A food chain    is a linear sequence of organisms through which nutrients and energy pass as one organism eats another; the levels in the food chain are producers, primary consumers, higher-level consumers, and finally decomposers. These levels are used to describe ecosystem structure and dynamics. There is a single path through a food chain. Each organism in a food chain occupies a specific trophic level    (energy level), its position in the food chain or food web.

In many ecosystems, the base, or foundation, of the food chain consists of photosynthetic organisms (plants or phytoplankton), which are called producers . The organisms that consume the producers are herbivores: the primary consumers . Secondary consumers are usually carnivores that eat the primary consumers. Tertiary consumers are carnivores that eat other carnivores. Higher-level consumers feed on the next lower trophic levels, and so on, up to the organisms at the top of the food chain: the apex consumers . In the Lake Ontario food chain, shown in [link] , the Chinook salmon is the apex consumer at the top of this food chain.

 In this illustration, the bottom trophic level is green algae, which is the primary producer. The primary consumers are mollusks, or snails. The secondary consumers are small fish called slimy sculpin. The tertiary and apex consumer is Chinook salmon.
These are the trophic levels of a food chain in Lake Ontario at the United States–Canada border. Energy and nutrients flow from photosynthetic green algae at the base to the top of the food chain: the Chinook salmon. (credit: modification of work by National Oceanic and Atmospheric Administration/NOAA)

One major factor that limits the number of steps in a food chain is energy. Energy is lost at each trophic level and between trophic levels as heat and in the transfer to decomposers ( [link] ). Thus, after a limited number of trophic energy transfers, the amount of energy remaining in the food chain may not be great enough to support viable populations at yet a higher trophic level.

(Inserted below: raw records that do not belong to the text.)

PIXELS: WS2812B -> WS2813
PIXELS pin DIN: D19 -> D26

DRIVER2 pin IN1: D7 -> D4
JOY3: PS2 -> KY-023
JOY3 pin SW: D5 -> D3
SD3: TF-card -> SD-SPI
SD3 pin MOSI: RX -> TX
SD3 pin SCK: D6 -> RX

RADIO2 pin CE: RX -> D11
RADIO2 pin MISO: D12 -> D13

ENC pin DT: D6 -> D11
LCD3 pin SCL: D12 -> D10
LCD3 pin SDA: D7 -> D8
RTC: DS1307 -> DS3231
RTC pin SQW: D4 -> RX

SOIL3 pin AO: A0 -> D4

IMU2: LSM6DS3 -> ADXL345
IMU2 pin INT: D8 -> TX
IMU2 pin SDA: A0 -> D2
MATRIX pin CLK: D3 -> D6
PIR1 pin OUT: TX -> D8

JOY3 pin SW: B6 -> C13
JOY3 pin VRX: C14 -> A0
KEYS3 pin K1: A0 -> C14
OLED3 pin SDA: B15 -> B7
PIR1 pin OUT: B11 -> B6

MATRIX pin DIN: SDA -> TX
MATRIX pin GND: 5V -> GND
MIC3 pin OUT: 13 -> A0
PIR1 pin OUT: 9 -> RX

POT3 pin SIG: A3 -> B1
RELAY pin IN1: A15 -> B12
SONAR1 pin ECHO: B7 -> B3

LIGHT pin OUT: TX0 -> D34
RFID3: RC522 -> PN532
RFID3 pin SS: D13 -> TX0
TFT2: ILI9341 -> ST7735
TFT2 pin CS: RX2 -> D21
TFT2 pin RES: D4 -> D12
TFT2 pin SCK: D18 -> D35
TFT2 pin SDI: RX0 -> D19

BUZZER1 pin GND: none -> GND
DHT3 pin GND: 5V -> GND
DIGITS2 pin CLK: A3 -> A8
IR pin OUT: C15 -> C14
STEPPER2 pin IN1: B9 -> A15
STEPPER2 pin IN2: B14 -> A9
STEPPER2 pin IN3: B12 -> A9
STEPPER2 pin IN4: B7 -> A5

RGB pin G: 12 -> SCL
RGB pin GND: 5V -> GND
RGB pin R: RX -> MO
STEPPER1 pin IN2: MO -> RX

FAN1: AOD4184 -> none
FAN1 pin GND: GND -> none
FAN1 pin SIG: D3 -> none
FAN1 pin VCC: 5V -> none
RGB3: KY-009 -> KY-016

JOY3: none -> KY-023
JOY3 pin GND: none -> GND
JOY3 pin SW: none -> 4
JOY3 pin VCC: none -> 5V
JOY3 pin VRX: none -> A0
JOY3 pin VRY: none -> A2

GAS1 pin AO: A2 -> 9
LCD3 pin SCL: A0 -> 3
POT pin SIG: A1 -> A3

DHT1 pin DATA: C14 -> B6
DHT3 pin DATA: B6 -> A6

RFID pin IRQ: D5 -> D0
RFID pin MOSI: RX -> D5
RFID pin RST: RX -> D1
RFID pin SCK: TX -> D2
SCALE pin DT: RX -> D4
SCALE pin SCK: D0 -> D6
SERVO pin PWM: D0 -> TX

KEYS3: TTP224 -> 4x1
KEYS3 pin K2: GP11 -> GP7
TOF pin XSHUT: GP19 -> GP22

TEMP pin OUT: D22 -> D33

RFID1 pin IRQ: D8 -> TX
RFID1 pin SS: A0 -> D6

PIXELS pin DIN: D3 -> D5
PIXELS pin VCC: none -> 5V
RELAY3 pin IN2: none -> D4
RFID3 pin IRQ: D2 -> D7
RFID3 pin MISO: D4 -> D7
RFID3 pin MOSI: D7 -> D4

 Graph shows energy content in different trophic levels. The energy content of producers is over 20,000 kilocalories per meter squared per year. The energy content of primary consumers is much smaller, about 4,000 kcal/m 2/year. The energy content of secondary consumers is 100 kcal/m2/year, and the energy content of tertiary consumers is only 1 kcal/m2/year
The relative energy in trophic levels in a Silver Springs, Florida, ecosystem is shown. Each trophic level has less energy available, and usually, but not always, supports a smaller mass of organisms at the next level.

There is a one problem when using food chains to describe most ecosystems. Even when all organisms are grouped into appropriate trophic levels, some of these organisms can feed on more than one trophic level; likewise, some of these organisms can also be fed on from multiple trophic levels. In addition, species feed on and are eaten by more than one species. In other words, the linear model of ecosystems, the food chain, is a hypothetical, overly simplistic representation of ecosystem structure. A holistic model—which includes all the interactions between different species and their complex interconnected relationships with each other and with the environment—is a more accurate and descriptive model for ecosystems. A food web    is a concept that accounts for the multiple trophic (feeding) interactions between each species and the many species it may feed on, or that feed on it. The matter and energy movements of virtually all ecosystems are more accurately described by food webs ( [link] ).